Un mois ou deux après ses premiers rounds, Molineaux remit ça, cette fois-ci contre Tom "Tom Tough" Blake. Il n’eut besoin que de huit rounds pour battre Blake, une fin de combat étonnamment rapide en ce début du XIXe siècle. Ce résultat aurait été entièrement prévisible, on s'en doute, par Woroner et son NCR 315.

Tout comme fut prévisible le combat entre Cassius Marcellus Clay Jr - plus connu sous le nom de Mohammed Ali - et James Jackson ‘Jim’ Jeffries, dont l'algorithme de Woroner avait prédit qu'il se solderait par une défaite d'Ali. Comme Mohammed Ali était Mohammed Ali, il prit ombrage de cette prédiction, et dit à Woroner sa façon de penser. Woroner étant Woroner, il concocta un plan qu’il lui soumit.

Woroner, qui était avant tout un homme de spectacle, avait en effet imaginé d’aller au-delà du résultat informatique des analyses en demandant à des acteurs de mettre en scène le combat et son issue, pour la radio et la télévision, comme une sorte de reconstitution historique d'un futur suggéré par l’algorithme.

À cette époque, Ali était au plus bas et au bord de la faillite. Il accepta donc rapidement l'offre de Woroner de mettre en scène un combat chorégraphié contre nul autre que Rocco Francis Marchegiano, plus connu sous le nom de Rocky Marciano, dans ce qui fut annoncé comme le Super Combat des deux seuls champions du monde poids lourd invaincus.

Les deux hommes s’entraînèrent durant environ soixante-quinze rounds avant de parvenir à se calquer exactement sur les actions de combat qu’avaient décrites l'algorithme, Woroner voulant à tout prix reproduire ce combat imaginaire de 1970 et sa fin suggérée.

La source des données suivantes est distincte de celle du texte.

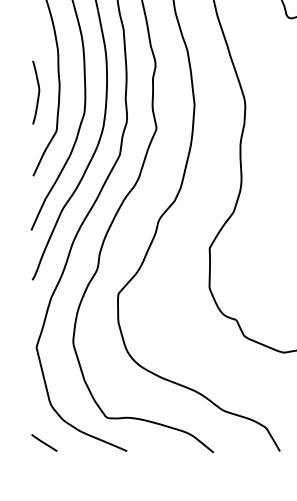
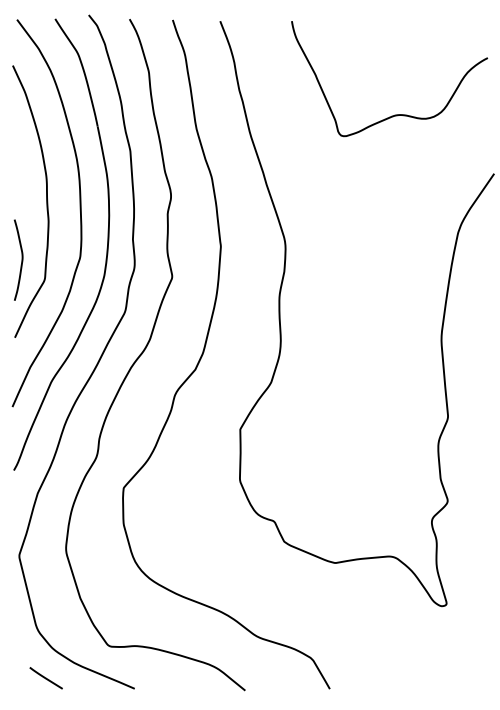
curve: (38, 92) -> (21, 259), moved
line: (43, 443) -> (45, 678), moved

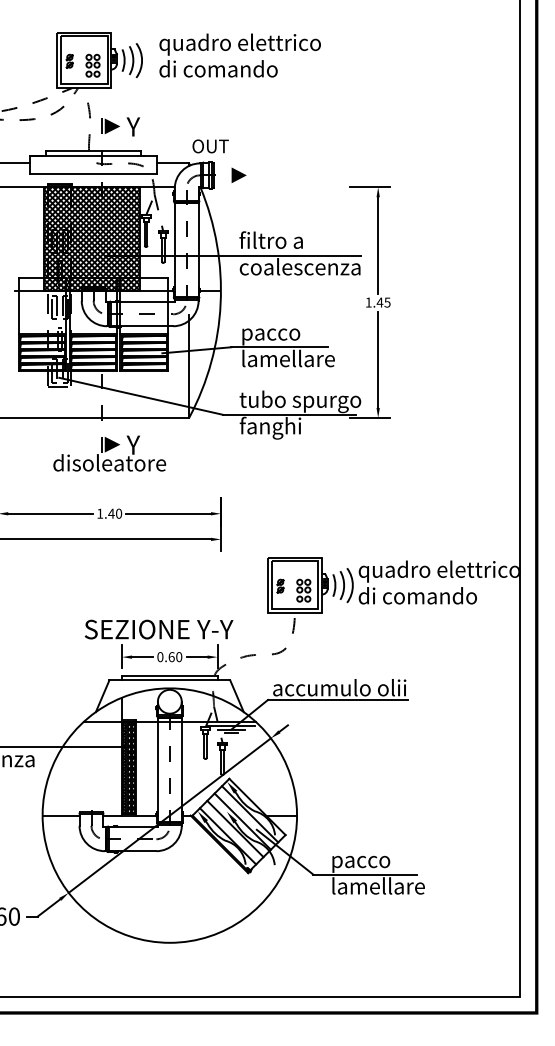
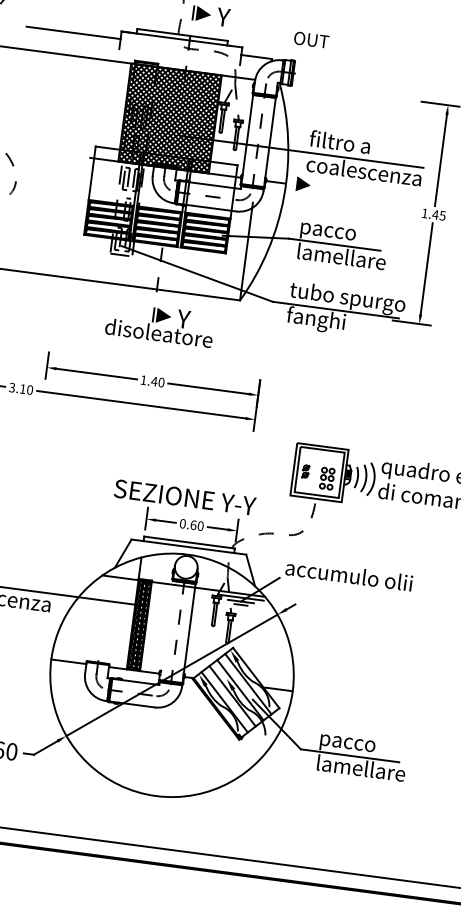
text: (210, 146) -> (311, 40), moved
line: (93, 174) -> (179, 57), removed
line: (238, 174) -> (303, 183), moved
line: (337, 699) -> (345, 586), removed
line: (157, 769) -> (166, 630), removed

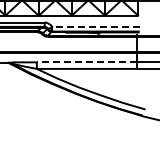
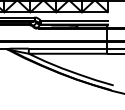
line: (95, 26) -> (74, 20), dashed -> solid
line: (86, 62) -> (67, 48), dashed -> solid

En décembre 1810, Molineaux quant à lui affrontait Tom Cribb dans un autre Super Combat, pour rien de moins que le titre anglais. Le match dura trente-cinq rounds exténuants, avec entre autres bizarrerie, une invasion de la foule sur le ring et quelques décisions arbitrales controversées très étranges. A l’issue de cet affrontement, Cribb l’emporta en battant le challenger, mais de justesse.

Dans le combat de Woroner, Ali perdit contre Marciano au treizième round, mais il n'y eut aucun mal. Le trio avait gagné environ cinq millions de dollars qu’ils allèrent fêter ensemble autour d’un Martini et d’un cigare. En revanche, le match de retour de Molineaux contre Cribb, en 1811, se solda pour le premier par une nouvelle défaite, la perte de son entraîneur et la perte de sa mâchoire.

Molineaux ne se produisit, après cet échec, plus que dans des matchs exhibition en Angleterre, en Écosse ou en Irlande. Il ne pratiqua plus jamais la boxe en compétition. C’était peut-être la première fois, mais certainement pas la dernière, comme peuvent en témoigner Sonny Liston ou Joseph "Jack" Doyle, qu’un grand boxeur tombait en disgrâce. Il fut gagné par la dépression, l’alcool et les dettes dans ces jours d'après-guerre, et il mourut sans le sou à Galway en 1818, à l'âge de trente-quatre ans.

Si l'algorithme de Woroner avait intégré les traits de personnalité d'un boxeur, son histoire personnelle, son parcours familial ou les préjugés dominants dans la société, peut-être aurait-il pu prédire cette issue, et sauver une vie.